What the exercise asks —
The records below must be transcribed exactly, with each picture left out.

Materials provided —
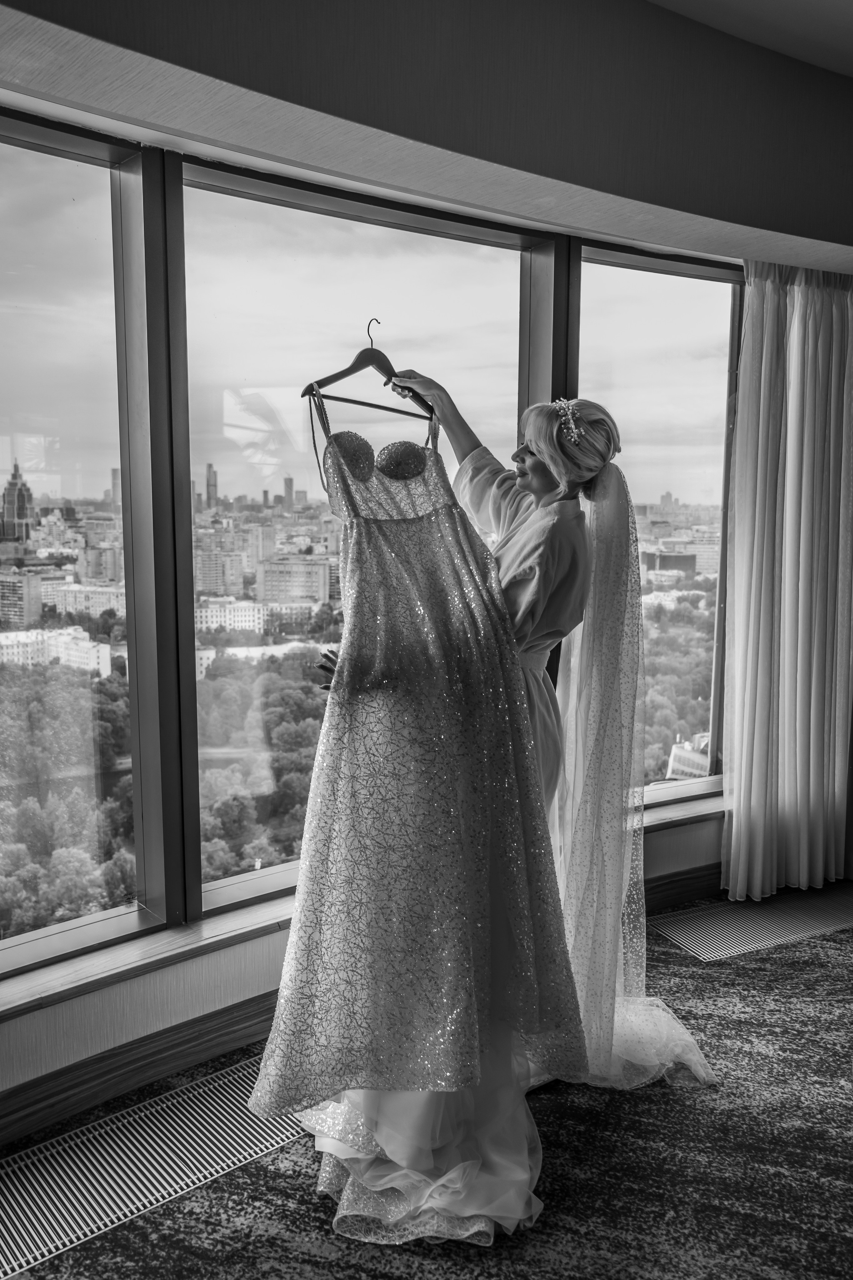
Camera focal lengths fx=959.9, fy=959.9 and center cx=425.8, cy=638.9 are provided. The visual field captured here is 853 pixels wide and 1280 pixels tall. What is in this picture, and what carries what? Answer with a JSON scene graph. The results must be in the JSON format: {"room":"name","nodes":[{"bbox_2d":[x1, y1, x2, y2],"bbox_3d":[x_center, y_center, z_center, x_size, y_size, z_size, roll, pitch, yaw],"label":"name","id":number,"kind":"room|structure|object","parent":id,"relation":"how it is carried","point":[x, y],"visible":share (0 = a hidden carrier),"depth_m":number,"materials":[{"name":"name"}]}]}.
{"room":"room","nodes":[
{"label":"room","id":0,"kind":"room"},
{"bbox_2d":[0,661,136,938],"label":"trees","id":1,"kind":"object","parent":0,"point":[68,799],"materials":[{"name":"plant"}]},
{"bbox_2d":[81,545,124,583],"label":"building","id":2,"kind":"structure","parent":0,"point":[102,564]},
{"bbox_2d":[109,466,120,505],"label":"skyscraper","id":3,"kind":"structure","parent":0,"point":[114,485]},
{"bbox_2d":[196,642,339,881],"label":"trees","id":4,"kind":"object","parent":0,"point":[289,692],"visible":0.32,"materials":[{"name":"plant"}]},
{"bbox_2d":[0,0,836,1126],"bbox_3d":[-0.020,-0.297,2.575,5.744,2.723,0.286,-5,9,-34],"label":"window wall","id":5,"kind":"structure","parent":0,"point":[108,995],"depth_m":2.33,"materials":[{"name":"clear glass"}]},
{"bbox_2d":[0,105,161,977],"bbox_3d":[-1.186,-0.203,2.184,1.022,1.961,0.058,-5,9,-34],"label":"window","id":6,"kind":"structure","parent":5,"relation":"in","point":[73,259],"depth_m":2.40,"materials":[{"name":"clear glass"}]},
{"bbox_2d":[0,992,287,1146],"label":"baseboard","id":7,"kind":"structure","parent":5,"relation":"attached to","point":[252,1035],"depth_m":2.34,"materials":[{"name":"brown wood"}]},
{"bbox_2d":[175,158,548,926],"bbox_3d":[-0.163,-0.261,2.902,1.212,1.964,0.088,-5,9,-34],"label":"window","id":8,"kind":"structure","parent":5,"relation":"in","point":[230,444],"depth_m":2.72,"materials":[{"name":"clear glass"}]},
{"bbox_2d":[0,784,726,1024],"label":"window sill","id":9,"kind":"structure","parent":5,"relation":"attached to","point":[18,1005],"depth_m":2.35,"materials":[{"name":"brown wood"}]},
{"bbox_2d":[572,239,739,811],"bbox_3d":[0.889,-0.375,3.566,0.855,1.974,0.083,-5,9,-34],"label":"window","id":10,"kind":"structure","parent":5,"relation":"in","point":[692,301],"depth_m":3.54,"materials":[{"name":"clear glass"}]},
{"bbox_2d":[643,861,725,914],"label":"baseboard","id":11,"kind":"structure","parent":5,"relation":"attached to","point":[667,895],"depth_m":3.50,"materials":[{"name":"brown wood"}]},
{"bbox_2d":[0,886,852,1279],"bbox_3d":[1.235,1.342,1.031,6.613,0.106,4.867,-5,9,-34],"label":"carpet floor","id":12,"kind":"structure","parent":0,"point":[319,1226],"depth_m":2.04,"materials":[{"name":"carpet"}]},
{"bbox_2d":[0,1053,306,1276],"bbox_3d":[-0.662,1.130,2.095,0.901,0.008,0.337,-5,9,-34],"label":"floor vent","id":13,"kind":"object","parent":12,"relation":"in","point":[175,1158],"visible":0.93,"depth_m":2.07,"materials":[{"name":"metal"}]},
{"bbox_2d":[290,388,663,1257],"bbox_3d":[0.058,0.243,2.321,0.746,1.731,0.611,-5,9,-34],"label":"woman","id":14,"kind":"object","parent":12,"relation":"on","point":[511,537],"visible":0.49,"depth_m":2.24},
{"bbox_2d":[302,318,434,422],"bbox_3d":[-0.126,-0.642,2.257,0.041,0.214,0.403,7,10,40],"label":"clothes hanger","id":15,"kind":"object","parent":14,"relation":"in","point":[352,366],"visible":0.86,"depth_m":2.25,"materials":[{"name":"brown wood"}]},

Solution below —
Camera focal lengths fx=959.9, fy=959.9 and center cx=425.8, cy=638.9 are provided. The visual field captured here is 853 pixels wide and 1280 pixels tall. What is in this picture, and what carries what? Answer with a JSON scene graph. The results must be in the JSON format: {"room":"name","nodes":[{"bbox_2d":[x1, y1, x2, y2],"bbox_3d":[x_center, y_center, z_center, x_size, y_size, z_size, roll, pitch, yaw],"label":"name","id":number,"kind":"room|structure|object","parent":id,"relation":"how it is carried","point":[x, y],"visible":share (0 = a hidden carrier),"depth_m":number,"materials":[{"name":"name"}]}]}.
{"room":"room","nodes":[
{"label":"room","id":0,"kind":"room"},
{"bbox_2d":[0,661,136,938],"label":"trees","id":1,"kind":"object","parent":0,"point":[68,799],"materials":[{"name":"plant"}]},
{"bbox_2d":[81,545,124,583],"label":"building","id":2,"kind":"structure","parent":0,"point":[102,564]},
{"bbox_2d":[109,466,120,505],"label":"skyscraper","id":3,"kind":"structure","parent":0,"point":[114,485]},
{"bbox_2d":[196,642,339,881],"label":"trees","id":4,"kind":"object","parent":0,"point":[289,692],"visible":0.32,"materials":[{"name":"plant"}]},
{"bbox_2d":[0,0,836,1126],"bbox_3d":[-0.020,-0.297,2.575,5.744,2.723,0.286,-5,9,-34],"label":"window wall","id":5,"kind":"structure","parent":0,"point":[108,995],"depth_m":2.33,"materials":[{"name":"clear glass"}]},
{"bbox_2d":[0,105,161,977],"bbox_3d":[-1.186,-0.203,2.184,1.022,1.961,0.058,-5,9,-34],"label":"window","id":6,"kind":"structure","parent":5,"relation":"in","point":[73,259],"depth_m":2.40,"materials":[{"name":"clear glass"}]},
{"bbox_2d":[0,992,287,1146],"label":"baseboard","id":7,"kind":"structure","parent":5,"relation":"attached to","point":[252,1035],"depth_m":2.34,"materials":[{"name":"brown wood"}]},
{"bbox_2d":[175,158,548,926],"bbox_3d":[-0.163,-0.261,2.902,1.212,1.964,0.088,-5,9,-34],"label":"window","id":8,"kind":"structure","parent":5,"relation":"in","point":[230,444],"depth_m":2.72,"materials":[{"name":"clear glass"}]},
{"bbox_2d":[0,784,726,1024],"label":"window sill","id":9,"kind":"structure","parent":5,"relation":"attached to","point":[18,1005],"depth_m":2.35,"materials":[{"name":"brown wood"}]},
{"bbox_2d":[572,239,739,811],"bbox_3d":[0.889,-0.375,3.566,0.855,1.974,0.083,-5,9,-34],"label":"window","id":10,"kind":"structure","parent":5,"relation":"in","point":[692,301],"depth_m":3.54,"materials":[{"name":"clear glass"}]},
{"bbox_2d":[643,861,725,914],"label":"baseboard","id":11,"kind":"structure","parent":5,"relation":"attached to","point":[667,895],"depth_m":3.50,"materials":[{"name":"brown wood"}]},
{"bbox_2d":[0,886,852,1279],"bbox_3d":[1.235,1.342,1.031,6.613,0.106,4.867,-5,9,-34],"label":"carpet floor","id":12,"kind":"structure","parent":0,"point":[319,1226],"depth_m":2.04,"materials":[{"name":"carpet"}]},
{"bbox_2d":[0,1053,306,1276],"bbox_3d":[-0.662,1.130,2.095,0.901,0.008,0.337,-5,9,-34],"label":"floor vent","id":13,"kind":"object","parent":12,"relation":"in","point":[175,1158],"visible":0.93,"depth_m":2.07,"materials":[{"name":"metal"}]},
{"bbox_2d":[290,388,663,1257],"bbox_3d":[0.058,0.243,2.321,0.746,1.731,0.611,-5,9,-34],"label":"woman","id":14,"kind":"object","parent":12,"relation":"on","point":[511,537],"visible":0.49,"depth_m":2.24},
{"bbox_2d":[302,318,434,422],"bbox_3d":[-0.126,-0.642,2.257,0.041,0.214,0.403,7,10,40],"label":"clothes hanger","id":15,"kind":"object","parent":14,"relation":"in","point":[352,366],"visible":0.86,"depth_m":2.25,"materials":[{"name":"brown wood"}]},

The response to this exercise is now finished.